TASK STATEMENT -
Put every line from the start of the entries through the line containing "Animation am Waldboden.", both included, into a numbered list, leaving out blank lines.

RECORDS TO USE -
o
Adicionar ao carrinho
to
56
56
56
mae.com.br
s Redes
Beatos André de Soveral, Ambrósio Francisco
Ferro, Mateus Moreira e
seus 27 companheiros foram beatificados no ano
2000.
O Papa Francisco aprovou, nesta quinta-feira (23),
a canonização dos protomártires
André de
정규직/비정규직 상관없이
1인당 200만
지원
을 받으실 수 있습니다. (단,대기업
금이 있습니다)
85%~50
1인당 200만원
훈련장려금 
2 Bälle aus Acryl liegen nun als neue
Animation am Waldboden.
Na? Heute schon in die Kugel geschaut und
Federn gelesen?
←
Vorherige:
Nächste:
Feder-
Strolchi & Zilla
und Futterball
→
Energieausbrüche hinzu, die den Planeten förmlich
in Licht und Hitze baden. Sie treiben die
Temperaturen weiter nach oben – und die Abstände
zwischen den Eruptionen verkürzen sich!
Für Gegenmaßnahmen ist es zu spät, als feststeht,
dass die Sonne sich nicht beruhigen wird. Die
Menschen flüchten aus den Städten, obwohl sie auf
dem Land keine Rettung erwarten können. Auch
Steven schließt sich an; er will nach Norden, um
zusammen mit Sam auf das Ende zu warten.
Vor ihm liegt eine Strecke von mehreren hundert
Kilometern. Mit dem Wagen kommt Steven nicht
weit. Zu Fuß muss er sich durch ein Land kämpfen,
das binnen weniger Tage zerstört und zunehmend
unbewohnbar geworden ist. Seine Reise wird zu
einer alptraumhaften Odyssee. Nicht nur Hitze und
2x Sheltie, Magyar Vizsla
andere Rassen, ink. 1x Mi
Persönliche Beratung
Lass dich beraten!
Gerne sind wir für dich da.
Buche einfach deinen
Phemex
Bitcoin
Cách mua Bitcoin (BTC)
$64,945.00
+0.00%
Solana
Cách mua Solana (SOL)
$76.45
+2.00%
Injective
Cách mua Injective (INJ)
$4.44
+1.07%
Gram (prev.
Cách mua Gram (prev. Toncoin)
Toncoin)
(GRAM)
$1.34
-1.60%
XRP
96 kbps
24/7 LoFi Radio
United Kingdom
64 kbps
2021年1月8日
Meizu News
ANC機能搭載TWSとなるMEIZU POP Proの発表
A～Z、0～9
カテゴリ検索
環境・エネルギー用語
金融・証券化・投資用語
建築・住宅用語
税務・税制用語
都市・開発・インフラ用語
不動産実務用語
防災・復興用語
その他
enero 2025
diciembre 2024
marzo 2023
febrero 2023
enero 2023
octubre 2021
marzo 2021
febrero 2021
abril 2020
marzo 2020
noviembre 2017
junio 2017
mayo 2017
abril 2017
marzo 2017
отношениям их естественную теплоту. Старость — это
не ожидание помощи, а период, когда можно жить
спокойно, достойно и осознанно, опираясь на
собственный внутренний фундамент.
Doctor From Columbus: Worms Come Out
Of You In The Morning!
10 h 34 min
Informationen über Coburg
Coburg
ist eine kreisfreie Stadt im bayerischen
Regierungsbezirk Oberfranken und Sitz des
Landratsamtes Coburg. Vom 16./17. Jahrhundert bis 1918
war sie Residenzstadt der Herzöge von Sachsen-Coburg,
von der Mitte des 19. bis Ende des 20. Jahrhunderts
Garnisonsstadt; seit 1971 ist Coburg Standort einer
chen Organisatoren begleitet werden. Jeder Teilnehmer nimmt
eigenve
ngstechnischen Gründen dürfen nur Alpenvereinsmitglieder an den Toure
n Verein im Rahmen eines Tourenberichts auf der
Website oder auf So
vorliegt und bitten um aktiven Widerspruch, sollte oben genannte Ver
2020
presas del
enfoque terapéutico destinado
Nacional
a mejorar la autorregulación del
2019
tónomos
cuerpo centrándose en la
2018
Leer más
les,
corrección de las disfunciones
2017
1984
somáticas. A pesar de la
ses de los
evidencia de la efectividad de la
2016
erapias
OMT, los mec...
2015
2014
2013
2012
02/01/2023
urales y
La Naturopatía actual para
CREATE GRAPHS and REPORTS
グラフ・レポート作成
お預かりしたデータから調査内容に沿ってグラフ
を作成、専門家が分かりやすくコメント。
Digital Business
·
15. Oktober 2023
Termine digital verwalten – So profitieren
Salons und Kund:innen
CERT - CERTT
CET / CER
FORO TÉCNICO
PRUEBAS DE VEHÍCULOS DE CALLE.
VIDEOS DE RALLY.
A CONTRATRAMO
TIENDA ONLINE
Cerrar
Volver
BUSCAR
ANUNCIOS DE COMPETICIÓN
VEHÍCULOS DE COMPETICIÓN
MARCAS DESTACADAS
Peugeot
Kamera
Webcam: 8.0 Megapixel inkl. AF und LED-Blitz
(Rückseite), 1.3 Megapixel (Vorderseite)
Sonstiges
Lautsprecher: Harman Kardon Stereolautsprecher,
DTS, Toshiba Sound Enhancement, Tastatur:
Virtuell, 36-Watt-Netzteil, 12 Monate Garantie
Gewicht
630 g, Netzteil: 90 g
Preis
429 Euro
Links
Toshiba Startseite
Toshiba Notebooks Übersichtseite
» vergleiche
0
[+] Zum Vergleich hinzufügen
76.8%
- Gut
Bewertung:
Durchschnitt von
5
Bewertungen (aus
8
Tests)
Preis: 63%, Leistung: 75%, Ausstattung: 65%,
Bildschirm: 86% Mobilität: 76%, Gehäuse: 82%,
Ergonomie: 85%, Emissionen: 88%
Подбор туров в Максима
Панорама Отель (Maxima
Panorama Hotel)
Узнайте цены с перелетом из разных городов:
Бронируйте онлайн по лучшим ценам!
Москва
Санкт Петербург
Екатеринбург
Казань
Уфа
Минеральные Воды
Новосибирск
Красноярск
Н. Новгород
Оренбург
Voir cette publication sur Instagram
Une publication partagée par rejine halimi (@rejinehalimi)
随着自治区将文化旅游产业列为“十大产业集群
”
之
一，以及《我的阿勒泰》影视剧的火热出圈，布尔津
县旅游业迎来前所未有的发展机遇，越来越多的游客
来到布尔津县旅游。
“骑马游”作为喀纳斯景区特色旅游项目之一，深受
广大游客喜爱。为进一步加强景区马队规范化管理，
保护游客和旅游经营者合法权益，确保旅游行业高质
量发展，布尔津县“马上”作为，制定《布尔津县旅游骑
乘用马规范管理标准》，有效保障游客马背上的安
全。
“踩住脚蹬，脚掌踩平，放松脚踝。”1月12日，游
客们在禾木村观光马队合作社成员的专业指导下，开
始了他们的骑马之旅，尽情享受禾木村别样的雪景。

TASK OUTPUT -
1. o
2. Adicionar ao carrinho
3. to
4. 56
5. 56
6. 56
7. mae.com.br
8. s Redes
9. Beatos André de Soveral, Ambrósio Francisco
10. Ferro, Mateus Moreira e
11. seus 27 companheiros foram beatificados no ano
12. 2000.
13. O Papa Francisco aprovou, nesta quinta-feira (23),
14. a canonização dos protomártires
15. André de
16. 정규직/비정규직 상관없이
17. 1인당 200만
18. 지원
19. 을 받으실 수 있습니다. (단,대기업
20. 금이 있습니다)
21. 85%~50
22. 1인당 200만원
23. 훈련장려금 
24. 2 Bälle aus Acryl liegen nun als neue
25. Animation am Waldboden.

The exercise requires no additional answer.